_TASK ITEM_
An exact restatement of the data below, with the pictures removed, is the required answer.

_Stored entries_
——
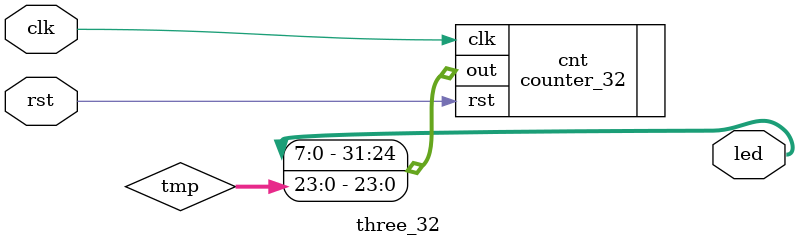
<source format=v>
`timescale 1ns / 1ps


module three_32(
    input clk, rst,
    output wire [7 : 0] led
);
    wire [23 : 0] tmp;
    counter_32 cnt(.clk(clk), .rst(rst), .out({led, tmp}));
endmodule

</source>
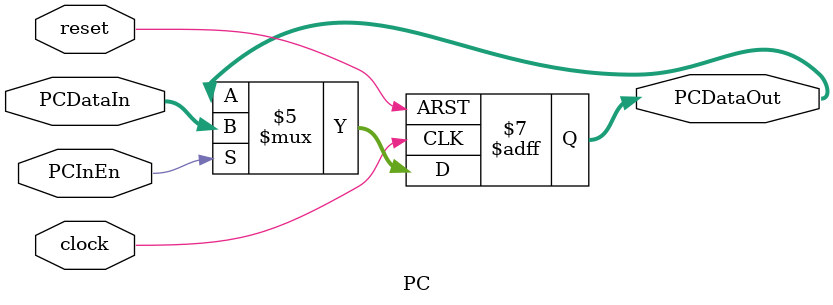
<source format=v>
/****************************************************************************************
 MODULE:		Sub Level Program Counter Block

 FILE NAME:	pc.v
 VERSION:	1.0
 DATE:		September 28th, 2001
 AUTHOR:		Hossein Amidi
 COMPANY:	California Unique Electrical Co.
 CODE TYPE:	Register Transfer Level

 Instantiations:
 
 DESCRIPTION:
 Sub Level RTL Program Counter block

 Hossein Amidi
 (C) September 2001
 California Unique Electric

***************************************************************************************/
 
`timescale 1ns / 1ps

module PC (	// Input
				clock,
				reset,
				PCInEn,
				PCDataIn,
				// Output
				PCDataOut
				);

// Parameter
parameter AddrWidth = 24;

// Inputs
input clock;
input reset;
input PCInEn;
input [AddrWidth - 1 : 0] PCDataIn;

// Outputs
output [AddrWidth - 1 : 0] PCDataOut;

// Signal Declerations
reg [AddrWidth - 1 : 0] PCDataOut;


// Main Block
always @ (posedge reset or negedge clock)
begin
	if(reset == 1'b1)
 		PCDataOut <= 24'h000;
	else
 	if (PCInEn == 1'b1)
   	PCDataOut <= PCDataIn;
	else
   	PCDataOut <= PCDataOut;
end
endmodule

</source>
——
_SOLUTION TO THE EXERCISE_
<source format=v>
`timescale 1ns / 1ps


module three_32(
    input clk, rst,
    output wire [7 : 0] led
);
    wire [23 : 0] tmp;
    counter_32 cnt(.clk(clk), .rst(rst), .out({led, tmp}));
endmodule

</source>
<source format=v>
/****************************************************************************************
 MODULE:		Sub Level Program Counter Block

 FILE NAME:	pc.v
 VERSION:	1.0
 DATE:		September 28th, 2001
 AUTHOR:		Hossein Amidi
 COMPANY:	California Unique Electrical Co.
 CODE TYPE:	Register Transfer Level

 Instantiations:
 
 DESCRIPTION:
 Sub Level RTL Program Counter block

 Hossein Amidi
 (C) September 2001
 California Unique Electric

***************************************************************************************/
 
`timescale 1ns / 1ps

module PC (	// Input
				clock,
				reset,
				PCInEn,
				PCDataIn,
				// Output
				PCDataOut
				);

// Parameter
parameter AddrWidth = 24;

// Inputs
input clock;
input reset;
input PCInEn;
input [AddrWidth - 1 : 0] PCDataIn;

// Outputs
output [AddrWidth - 1 : 0] PCDataOut;

// Signal Declerations
reg [AddrWidth - 1 : 0] PCDataOut;


// Main Block
always @ (posedge reset or negedge clock)
begin
	if(reset == 1'b1)
 		PCDataOut <= 24'h000;
	else
 	if (PCInEn == 1'b1)
   	PCDataOut <= PCDataIn;
	else
   	PCDataOut <= PCDataOut;
end
endmodule

</source>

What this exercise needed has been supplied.